D'autre part, les créations territoriales contemporaines (PNR, Pays, Contrats Globaux de Développement ) ambitionnent de correspondre à des espaces pratiqués par leurs habitants, qui font sens pour eux. Le territoire vécu peut ainsi déboucher sur la création d'un territoire administratif.
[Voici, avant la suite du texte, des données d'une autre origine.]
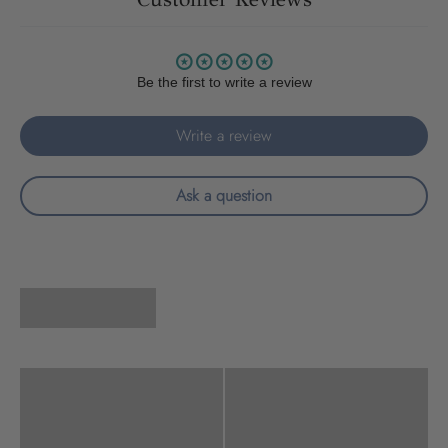
Be the first to write a review
Write a review
Ask a question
La façon dont les individus et les groupes construisent leur rapport à l'espace entre objectivité et subjectivité a été étudiée par de nombreux géographes. Armand Frémont publie ainsi en 1976 La région, espace vécu, dans lequel il montre que l'espace vécu par les individus varie en fonction de leur âge, de leurs pratiques, et de certaines données psychologiques. Il met en évidence le rôle important de l'économie dans la structuration de l'espace. Plus récemment Guy Di Méo introduit le concept de « formations socio-spatiales ». Celles-ci, loin d'être closes et cloisonnées « se définissent beaucoup plus par leur coeur que par leurs franges » 80 . Chaque individu possède une métastructure socio-spatiale, qui ne se présente pas comme un espace clos, mais comme un ensemble de lieux, qui comprend les lieux fréquentés de façon plus ou moins régulière, mais aussi ceux que la personne se représente de façon plus ou moins précise, voire qu'elle imagine. Cette métastructure évolue bien sûr au cours de l'existence de chaque personne. Des modifications apparaissent en fonction de changements économiques ou politiques - par exemple, la zone dans laquelle vit l'individu entre dans l'aire d'influence d'une grande ville -, mais aussi de changements qui l'affectent personnellement - changement de travail, départ à la retraite, mariage... Pour Guy Di Méo, « le véritable lieu de la géographie sociale se trouve sans doute dans le rapport dialectique qui se tend entre ces deux catégories d'espace, objectivé et représenté, institutionnalisé et vécu » 81 .

Plus ou moins objectivé, plus ou moins imaginé, le territoire apparaît comme un média dans nos relations avec le ou les groupes sociaux dont nous nous considérons comme membres mais aussi avec ceux qui nous apparaissent comme étrangers. C'est-à-dire que le territoire est l'expression spatiale de nos relations à l'autre. Claude Raffestin postulait que la territorialité était d'abord une relation à l'altérité 82 . Michel Marié rappelle quant à lui qu'il est le « lieu où s'opère une forme de rapport particulier entre l'indigène et l'étranger, entre le local et l'universel, entre le local et la modernité 83  ».

Notes
78.

ALPHANDERY, Pierre et BERGUES, Martine, 2004, « Territoires en questions : pratiques des lieux, usages d'un mot », Ethnologie Française : Territoires en questions, PUF, n° 1, janv-mars 2004, pp. 5-12, p 5.

79.

Ibidem.

80.

DI MEO, Guy, 1991, L’homme, la société, l’espace, Anthropos, Economica, Paris, Partie III : « les formations socio-spatiales ».

81.

DI MEO, G., L'homme, la société..., p 174.

82.

RAFFESTIN, Claude, 1977, « Paysage et territorialité », Cahiers de géographie du Québec, vol 21, n° 53-64, sept-déc 1977.

83.

MARIE, Michel, 2004, « L'anthropologue et ses territoires » in : Ethnologie française, Territoires en questions, pp. 89-96, p 89.